I listened to some wonderful CDs yesterday…Harry Layden preaching about Faith. He made a point that I think is quite profound.
Here is how I remember it…with my little embellishments.
2 Corinthians 5: 14- 15 says:
For Christ’s love compels us, because we are convinced that one died for all, and therefore all died. And he died for all, that those who live should no longer live for themselves but for him who died for them and was raised again.
Apart from Christ’s love, I am capable of doing things in my flesh of which I would be shocked. (Overeating again…and again…and again…is just one thing of many…)
If Christ’s love compels me to be different, to live for the Lord, it seems that I really have to connect with this love. So often, I don’t LET God love me. I am so busy beating myself up…So it stands to reason, if I am out of touch with His love, if I minimize it, if I don’t believe it in the moment (maybe I am so depressed or so down on myself for choices I made to sin), then, I am disconnected from that power that is intended to compel me to live for Him!

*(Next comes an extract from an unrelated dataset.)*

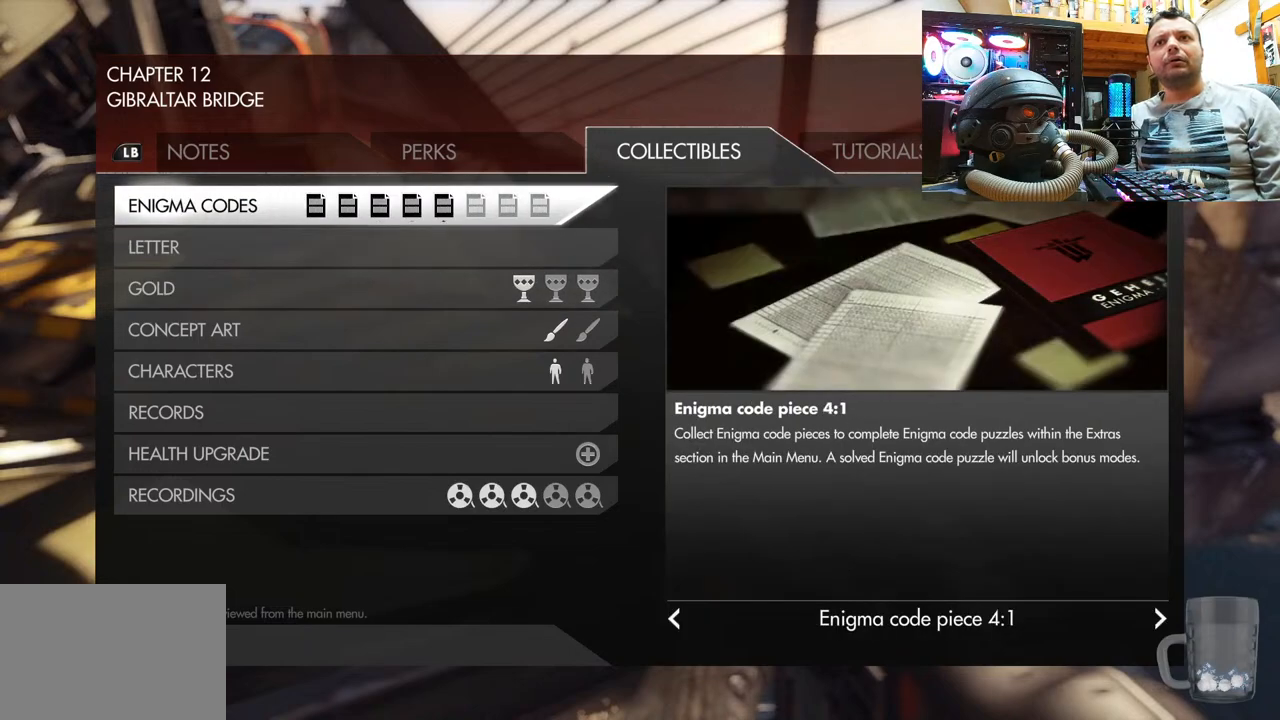
{"buttons": [], "left_stick": "center", "right_stick": "center", "events": []}
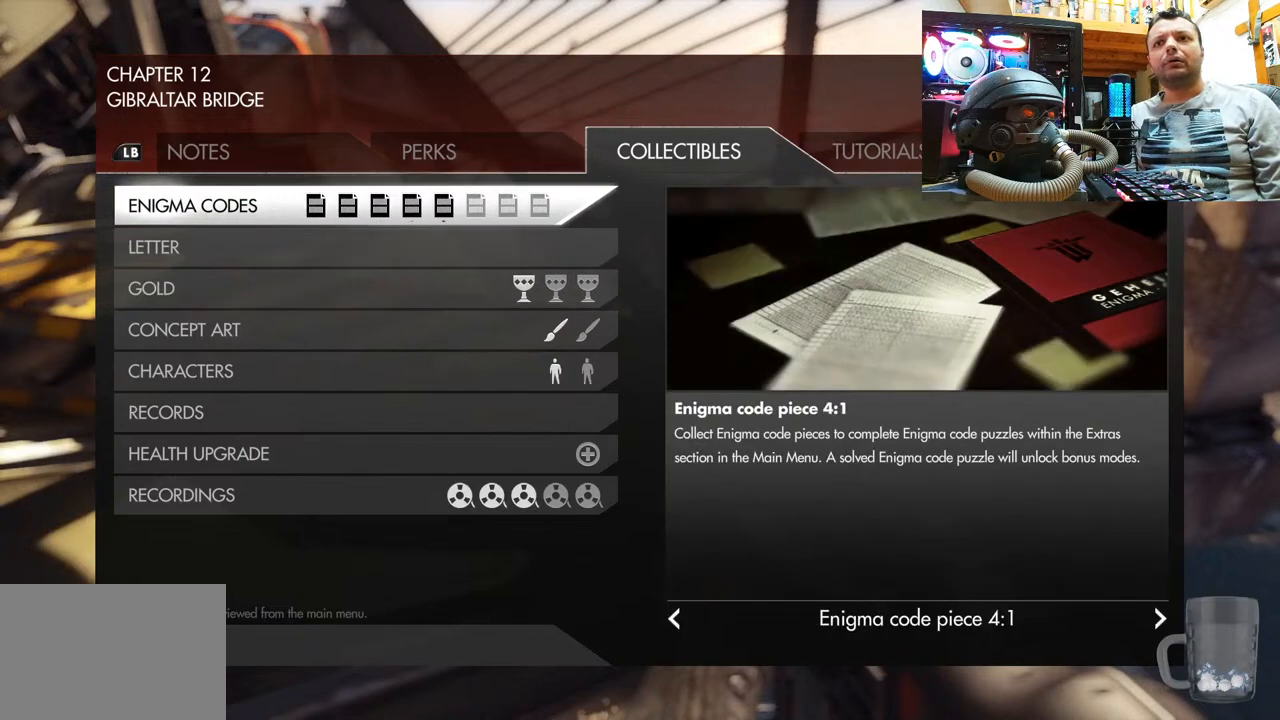
{"buttons": [], "left_stick": "center", "right_stick": "center", "events": []}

Harry Layden shared about a moment of weakness where he called to God, “God, I need you to come and love me right now…I need to know that love experientially…come and love me right now or I know that I am capable of doing things in my flesh that I don’t want to do.”
The idea being that when I sense His love afresh by inviting Him to, right now in this moment, help me to sense it afresh, I will experience it and be compelled in the now to live for Him…It is HIS love that compels me…so I need a fresh taste of that…
I don’t mean intellectually…I think many of us *know* with our heads that God loves us…but in the moment when we have sinned (again) and we feel we are presuming upon his grace again and again…do we really believe He loves us even then? Or how about WHILE we are sinning? Do we believe He loves us then?
Romans 5:8 says: But God demonstrates his own love for us in this: While we were still sinners, Christ died for us.
Even when we were yet sinning God loved…we don’t grasp that…or so it seems to me. So…my take on it is…if we really feel like something is lacking in our having that OOOMPH to live for the Lord, maybe just maybe it is that we don’t sense that love and can ask God…”Lord, love me right now so I can be compelled to choose to live for you in this moment.”